== ESERCIZIO ==
Trascrivi alla lettera il passo del testo sulla versione perfetta di sé compreso tra "Che a volte ho" e "cui mi perdo.", estremi inclusi.

== TESTO DI STUDIO ==
Quella che si sveglia presto.
Che ha la routine giusta, la pelle luminosa, il frigo ordinato.
Che fa sport, mangia sano, lavora con passione, è sempre creativa, motivata, brillante.
Quella che non perde tempo.
Che non sbaglia.
Che ce la fa.

Ci ho provato a essere quella versione.
Mi ci sono anche affezionata.
Perché a volte davvero ci riesco: organizzo tutto, spunto le liste, faccio mille cose e le faccio bene.
Mi sento efficiente, utile, forte.
Mi sento in controllo.

Ma sai qual è il problema?
Che non è sostenibile.
Che non è reale.
Che non è umana.

La versione perfetta è una trappola

Perché appena cadi — e cadi, inevitabilmente — ti senti sbagliata.
Appena salti un giorno di allenamento, ti senti pigra.
Appena ti svegli senza voglia, ti senti in colpa.
Appena sbagli, ti giudichi.
Sempre.

Questa maschera ti illude di essere potente.
Ma in realtà ti svuota.
Ti costringe a rincorrere una versione di te che non ammette stanchezza, confusione, disordine, lentezza.
Una versione che non ti perdona mai.

Ho deciso di lasciarla andare

Di smettere di rincorrere standard che mi disumanizzano.
Di accettare che a volte non sono produttiva, ispirata, ordinata, energica.
Che a volte ho solo voglia di starmene sotto una coperta.
Che il disordine non è un fallimento.
Che il mio valore non dipende da quanto riesco a fare in un giorno.

Non sono perfetta. Sono viva.

E adesso voglio vivere anche i giorni storti.
Voglio accettare i momenti in cui mi perdo.
Voglio lasciare spazio all’imperfezione, perché è lì che succede la verità.
È lì che mi sento più umana, più vera, più mia.


La versione perfetta di me può restare lì, come una sagoma vuota.
Io torno a casa, tra le mie parti fragili, incasinate, autentiche.
E da qui ricomincio, senza più dovermi dimostrare niente.

Voci salvate:
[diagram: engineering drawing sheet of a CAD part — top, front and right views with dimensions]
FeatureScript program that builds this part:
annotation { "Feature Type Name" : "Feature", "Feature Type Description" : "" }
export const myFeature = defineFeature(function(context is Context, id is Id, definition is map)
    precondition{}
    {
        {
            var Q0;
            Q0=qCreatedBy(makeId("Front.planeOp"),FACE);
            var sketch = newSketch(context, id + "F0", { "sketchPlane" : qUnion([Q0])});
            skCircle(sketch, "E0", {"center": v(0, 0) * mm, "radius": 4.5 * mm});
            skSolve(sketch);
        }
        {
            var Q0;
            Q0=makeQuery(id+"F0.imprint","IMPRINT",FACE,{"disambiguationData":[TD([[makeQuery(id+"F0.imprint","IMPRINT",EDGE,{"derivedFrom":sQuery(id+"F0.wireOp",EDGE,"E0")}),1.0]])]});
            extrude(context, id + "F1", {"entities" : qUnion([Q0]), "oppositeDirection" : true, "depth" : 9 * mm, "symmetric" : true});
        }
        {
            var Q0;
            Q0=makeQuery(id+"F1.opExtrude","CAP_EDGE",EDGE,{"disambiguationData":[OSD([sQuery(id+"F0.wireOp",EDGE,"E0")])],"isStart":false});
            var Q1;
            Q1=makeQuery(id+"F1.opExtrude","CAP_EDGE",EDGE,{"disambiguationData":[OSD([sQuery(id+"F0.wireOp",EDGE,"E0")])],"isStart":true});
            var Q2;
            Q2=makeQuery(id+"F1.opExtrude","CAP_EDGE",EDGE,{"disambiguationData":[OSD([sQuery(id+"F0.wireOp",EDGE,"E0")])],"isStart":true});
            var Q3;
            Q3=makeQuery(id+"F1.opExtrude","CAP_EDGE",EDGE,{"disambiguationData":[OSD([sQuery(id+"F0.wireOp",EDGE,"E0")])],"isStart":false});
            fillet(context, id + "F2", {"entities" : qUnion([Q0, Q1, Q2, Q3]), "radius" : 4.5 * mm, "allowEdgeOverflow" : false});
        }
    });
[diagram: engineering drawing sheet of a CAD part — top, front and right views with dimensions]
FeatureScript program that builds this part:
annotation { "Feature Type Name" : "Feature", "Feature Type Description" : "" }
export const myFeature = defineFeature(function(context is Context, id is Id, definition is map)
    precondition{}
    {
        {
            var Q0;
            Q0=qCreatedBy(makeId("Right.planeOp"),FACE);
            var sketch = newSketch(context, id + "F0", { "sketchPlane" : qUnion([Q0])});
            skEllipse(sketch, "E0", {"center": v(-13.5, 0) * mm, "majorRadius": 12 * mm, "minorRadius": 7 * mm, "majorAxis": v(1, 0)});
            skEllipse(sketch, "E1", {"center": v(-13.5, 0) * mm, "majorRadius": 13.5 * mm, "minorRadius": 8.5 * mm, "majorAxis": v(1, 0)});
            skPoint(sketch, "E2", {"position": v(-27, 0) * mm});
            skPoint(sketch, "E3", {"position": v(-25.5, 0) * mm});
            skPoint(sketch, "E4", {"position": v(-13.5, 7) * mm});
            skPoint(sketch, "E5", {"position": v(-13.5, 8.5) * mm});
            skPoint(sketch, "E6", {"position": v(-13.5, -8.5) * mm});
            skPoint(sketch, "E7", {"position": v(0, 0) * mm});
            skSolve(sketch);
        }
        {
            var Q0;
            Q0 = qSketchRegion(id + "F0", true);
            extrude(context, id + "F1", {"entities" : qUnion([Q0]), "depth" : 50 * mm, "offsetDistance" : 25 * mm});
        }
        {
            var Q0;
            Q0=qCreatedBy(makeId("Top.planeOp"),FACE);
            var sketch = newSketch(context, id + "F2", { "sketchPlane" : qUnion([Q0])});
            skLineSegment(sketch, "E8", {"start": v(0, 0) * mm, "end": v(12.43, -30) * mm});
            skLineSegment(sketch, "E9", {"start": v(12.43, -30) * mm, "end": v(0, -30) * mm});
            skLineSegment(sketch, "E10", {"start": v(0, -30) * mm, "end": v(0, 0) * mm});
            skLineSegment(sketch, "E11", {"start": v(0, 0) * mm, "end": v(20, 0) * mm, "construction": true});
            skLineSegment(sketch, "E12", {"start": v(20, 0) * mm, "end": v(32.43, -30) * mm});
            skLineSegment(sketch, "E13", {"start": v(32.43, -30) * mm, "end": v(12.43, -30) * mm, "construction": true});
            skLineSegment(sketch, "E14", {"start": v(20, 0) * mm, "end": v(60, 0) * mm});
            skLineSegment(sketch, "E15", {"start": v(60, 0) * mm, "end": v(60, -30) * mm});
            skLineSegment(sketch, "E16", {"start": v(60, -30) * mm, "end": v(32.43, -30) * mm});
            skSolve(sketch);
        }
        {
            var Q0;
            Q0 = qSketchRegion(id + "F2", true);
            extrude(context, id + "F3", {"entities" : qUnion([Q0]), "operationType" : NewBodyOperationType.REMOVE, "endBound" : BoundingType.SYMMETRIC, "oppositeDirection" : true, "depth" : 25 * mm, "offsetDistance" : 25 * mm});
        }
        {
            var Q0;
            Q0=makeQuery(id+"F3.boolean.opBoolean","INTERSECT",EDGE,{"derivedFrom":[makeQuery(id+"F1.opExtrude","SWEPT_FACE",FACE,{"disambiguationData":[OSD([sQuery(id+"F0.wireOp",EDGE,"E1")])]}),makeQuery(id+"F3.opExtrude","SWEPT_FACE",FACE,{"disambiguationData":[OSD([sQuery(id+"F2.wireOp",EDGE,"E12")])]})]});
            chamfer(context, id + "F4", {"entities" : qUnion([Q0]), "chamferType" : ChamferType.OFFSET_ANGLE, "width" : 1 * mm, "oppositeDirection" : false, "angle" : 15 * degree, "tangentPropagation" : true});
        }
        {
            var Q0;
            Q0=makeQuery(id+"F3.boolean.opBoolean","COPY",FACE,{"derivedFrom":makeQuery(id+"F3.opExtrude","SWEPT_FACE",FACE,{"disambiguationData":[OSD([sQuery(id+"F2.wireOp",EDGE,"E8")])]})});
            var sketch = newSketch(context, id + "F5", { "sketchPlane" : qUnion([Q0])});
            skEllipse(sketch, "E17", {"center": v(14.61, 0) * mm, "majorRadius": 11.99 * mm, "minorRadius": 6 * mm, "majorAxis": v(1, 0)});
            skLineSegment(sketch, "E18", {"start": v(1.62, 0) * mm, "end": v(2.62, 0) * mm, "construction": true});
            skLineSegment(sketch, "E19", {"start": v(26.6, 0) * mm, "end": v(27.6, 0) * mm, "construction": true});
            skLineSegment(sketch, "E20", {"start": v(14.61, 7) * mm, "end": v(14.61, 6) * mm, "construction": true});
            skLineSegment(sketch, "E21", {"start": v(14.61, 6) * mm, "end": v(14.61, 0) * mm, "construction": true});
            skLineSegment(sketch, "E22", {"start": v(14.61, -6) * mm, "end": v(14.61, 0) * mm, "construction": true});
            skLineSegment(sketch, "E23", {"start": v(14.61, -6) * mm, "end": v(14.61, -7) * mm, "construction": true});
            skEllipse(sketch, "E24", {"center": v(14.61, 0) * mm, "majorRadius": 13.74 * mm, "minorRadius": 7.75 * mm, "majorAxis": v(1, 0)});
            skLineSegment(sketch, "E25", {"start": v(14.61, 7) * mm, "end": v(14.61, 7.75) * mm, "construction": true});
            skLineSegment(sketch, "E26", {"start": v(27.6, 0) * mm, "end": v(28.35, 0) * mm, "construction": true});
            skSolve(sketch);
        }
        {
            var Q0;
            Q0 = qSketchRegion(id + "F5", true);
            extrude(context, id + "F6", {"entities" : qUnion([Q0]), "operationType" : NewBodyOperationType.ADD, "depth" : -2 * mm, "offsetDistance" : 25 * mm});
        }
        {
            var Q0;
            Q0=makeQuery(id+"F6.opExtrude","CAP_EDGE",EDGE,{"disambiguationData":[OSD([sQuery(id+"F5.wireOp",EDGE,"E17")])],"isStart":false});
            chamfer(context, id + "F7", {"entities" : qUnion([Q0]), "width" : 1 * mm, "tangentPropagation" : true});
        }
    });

== SOLUZIONE ==
Che a volte ho solo voglia di starmene sotto una coperta.
Che il disordine non è un fallimento.
Che il mio valore non dipende da quanto riesco a fare in un giorno.

Non sono perfetta. Sono viva.

E adesso voglio vivere anche i giorni storti.
Voglio accettare i momenti in cui mi perdo.